- Born: Bazhou, China
- Spouse: Zhengde Emperor

= Wang Mantang =

Wang Mantang (王满堂; 1471 – 1541), was a renowned beauty from Bazhou and an unofficial consort of the Zhengde Emperor. She is known for being called the Washing Clothes Empress (浣衣皇后).

==Biography==
Despite the strict restrictions placed on women during the Ming dynasty, Wang Mantang's behavior was rebellious and was encouraged by her father. Her father was a writer for court judges and had several connections around town. When Wang Mantang grew up, she was known for her beauty and uniqueness.

The Zhengde Emperor liked to frequent brothels and created palaces called "Bao Fang" (豹房) outside the Imperial Palace for exotic animals such as tigers and leopards. He later used these palaces to house women, and as a result, searched for beautiful women. Wang Mantang wanted an opportunity to be his consort and went to the imperial selection. However, her young age and inexperience led to her not being selected to serve the emperor. Wang Mantang returned to home to the disappointment of her parents.

One day, she had a dream about becoming empress. Her father believed this as fate, and he told a monk about Wang Mantang's dream. The monk told his friend Duan Chang (段𬬮) about her prediction, and he believed it. Duan Chang had ambitions of becoming the emperor and faked his identity by using a prosperous name. Duan Chang approached Wang Mantang's father, who was delighted. Wang Mantang and Duan Chang soon married, and it was only after marriage that Wang Mantang's parents found out Duan Chang was in fact, a poor villager. Duan Chang spread the news that he was married to a future empress and the local villagers gathered around them for blessings.

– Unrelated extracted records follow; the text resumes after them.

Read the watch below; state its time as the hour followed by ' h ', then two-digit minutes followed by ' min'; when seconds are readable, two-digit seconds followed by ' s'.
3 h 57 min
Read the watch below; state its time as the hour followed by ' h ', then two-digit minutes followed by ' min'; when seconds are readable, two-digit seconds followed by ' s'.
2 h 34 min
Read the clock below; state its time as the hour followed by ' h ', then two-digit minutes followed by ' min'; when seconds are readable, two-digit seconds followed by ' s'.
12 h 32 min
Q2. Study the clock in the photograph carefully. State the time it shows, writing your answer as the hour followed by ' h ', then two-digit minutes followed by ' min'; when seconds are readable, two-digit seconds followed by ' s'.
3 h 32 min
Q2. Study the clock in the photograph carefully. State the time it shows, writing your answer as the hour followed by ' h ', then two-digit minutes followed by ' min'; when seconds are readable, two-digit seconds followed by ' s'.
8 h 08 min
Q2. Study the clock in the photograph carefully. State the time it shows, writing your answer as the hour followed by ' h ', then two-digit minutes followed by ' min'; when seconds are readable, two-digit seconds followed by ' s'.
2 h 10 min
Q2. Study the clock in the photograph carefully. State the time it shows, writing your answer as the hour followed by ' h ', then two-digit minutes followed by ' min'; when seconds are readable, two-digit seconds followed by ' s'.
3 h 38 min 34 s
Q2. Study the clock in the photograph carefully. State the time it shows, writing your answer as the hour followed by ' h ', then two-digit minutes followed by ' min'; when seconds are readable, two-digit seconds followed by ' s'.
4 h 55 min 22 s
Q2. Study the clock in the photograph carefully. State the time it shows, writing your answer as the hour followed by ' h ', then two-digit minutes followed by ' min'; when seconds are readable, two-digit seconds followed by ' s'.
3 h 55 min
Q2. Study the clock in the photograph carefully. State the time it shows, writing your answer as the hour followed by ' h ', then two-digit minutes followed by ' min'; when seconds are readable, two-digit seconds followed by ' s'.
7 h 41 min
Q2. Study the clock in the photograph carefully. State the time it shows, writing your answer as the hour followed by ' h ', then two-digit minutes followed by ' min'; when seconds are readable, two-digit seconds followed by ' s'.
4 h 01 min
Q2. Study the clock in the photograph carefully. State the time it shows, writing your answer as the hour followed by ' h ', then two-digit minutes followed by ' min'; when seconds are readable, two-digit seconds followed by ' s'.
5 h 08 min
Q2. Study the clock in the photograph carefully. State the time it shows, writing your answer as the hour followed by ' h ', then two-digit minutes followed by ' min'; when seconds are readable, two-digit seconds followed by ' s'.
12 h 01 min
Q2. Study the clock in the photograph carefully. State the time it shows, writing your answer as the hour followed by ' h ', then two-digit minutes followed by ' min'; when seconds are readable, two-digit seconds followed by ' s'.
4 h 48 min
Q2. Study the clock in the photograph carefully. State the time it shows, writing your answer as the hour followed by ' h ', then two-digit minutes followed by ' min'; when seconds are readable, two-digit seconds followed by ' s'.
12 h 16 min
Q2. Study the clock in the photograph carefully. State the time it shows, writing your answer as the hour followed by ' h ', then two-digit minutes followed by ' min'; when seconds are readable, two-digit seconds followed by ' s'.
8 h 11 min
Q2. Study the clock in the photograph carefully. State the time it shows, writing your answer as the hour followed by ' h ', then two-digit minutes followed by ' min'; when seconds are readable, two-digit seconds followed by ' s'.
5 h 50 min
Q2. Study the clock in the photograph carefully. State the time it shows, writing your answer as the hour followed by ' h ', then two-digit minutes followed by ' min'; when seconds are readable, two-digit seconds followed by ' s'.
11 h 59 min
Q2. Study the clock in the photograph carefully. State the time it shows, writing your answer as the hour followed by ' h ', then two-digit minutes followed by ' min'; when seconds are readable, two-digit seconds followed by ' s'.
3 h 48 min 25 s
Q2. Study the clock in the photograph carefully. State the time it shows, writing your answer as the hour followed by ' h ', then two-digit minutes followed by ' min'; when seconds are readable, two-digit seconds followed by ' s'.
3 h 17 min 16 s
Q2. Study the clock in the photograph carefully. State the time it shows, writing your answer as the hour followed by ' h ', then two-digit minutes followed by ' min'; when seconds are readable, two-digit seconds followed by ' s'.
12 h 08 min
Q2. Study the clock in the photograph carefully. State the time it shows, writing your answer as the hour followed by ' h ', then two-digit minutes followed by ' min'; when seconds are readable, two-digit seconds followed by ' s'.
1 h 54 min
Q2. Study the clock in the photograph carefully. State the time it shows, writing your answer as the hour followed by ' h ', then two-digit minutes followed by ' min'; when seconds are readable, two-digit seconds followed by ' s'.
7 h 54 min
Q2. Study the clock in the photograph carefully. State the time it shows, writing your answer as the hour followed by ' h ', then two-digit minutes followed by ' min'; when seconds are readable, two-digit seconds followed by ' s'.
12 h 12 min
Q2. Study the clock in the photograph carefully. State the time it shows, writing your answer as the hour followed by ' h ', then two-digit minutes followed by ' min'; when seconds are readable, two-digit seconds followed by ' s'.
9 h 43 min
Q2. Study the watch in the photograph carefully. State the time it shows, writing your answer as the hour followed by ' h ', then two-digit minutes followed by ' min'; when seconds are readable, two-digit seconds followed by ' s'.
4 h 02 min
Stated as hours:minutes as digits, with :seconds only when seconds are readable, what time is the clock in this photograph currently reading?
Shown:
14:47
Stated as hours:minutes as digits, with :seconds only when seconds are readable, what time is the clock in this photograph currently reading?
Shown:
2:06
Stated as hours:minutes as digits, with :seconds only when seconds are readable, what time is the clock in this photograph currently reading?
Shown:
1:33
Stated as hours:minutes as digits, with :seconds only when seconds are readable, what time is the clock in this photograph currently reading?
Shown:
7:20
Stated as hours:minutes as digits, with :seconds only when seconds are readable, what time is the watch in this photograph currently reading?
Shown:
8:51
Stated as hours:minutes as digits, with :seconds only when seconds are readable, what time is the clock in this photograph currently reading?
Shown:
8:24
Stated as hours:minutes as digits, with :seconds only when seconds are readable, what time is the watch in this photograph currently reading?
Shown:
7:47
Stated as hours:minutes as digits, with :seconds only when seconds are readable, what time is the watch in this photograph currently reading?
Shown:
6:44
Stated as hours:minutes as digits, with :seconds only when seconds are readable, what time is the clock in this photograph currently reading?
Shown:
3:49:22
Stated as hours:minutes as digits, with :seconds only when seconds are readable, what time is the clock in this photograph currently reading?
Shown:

The emperor heard of this incident, and he told his general to figure out who was causing the commotion. The general predicted a rebellion, but instead discovered Duan Chang wearing the emperor's robes. The emperor enslaved Wang Mantang and her husband. Along the way to the Inner City, the emperor took interest of Wang Mantang. He was going to let her reside in a Bao Fang, but she was thrown into the Imperial Palace's washing department. They later reunited and the emperor promised to make her empress and replace Empress Xia. He never achieved this promise since he soon died as a result of drowning. His successor, the Jiajing Emperor gave the Zhengde Emperor's consorts the title of consort dowagers. Since Wang Mantang didn't receive a title, she was forced to return to the washing department and was known by other palace maids as the Washing Clothes Empress.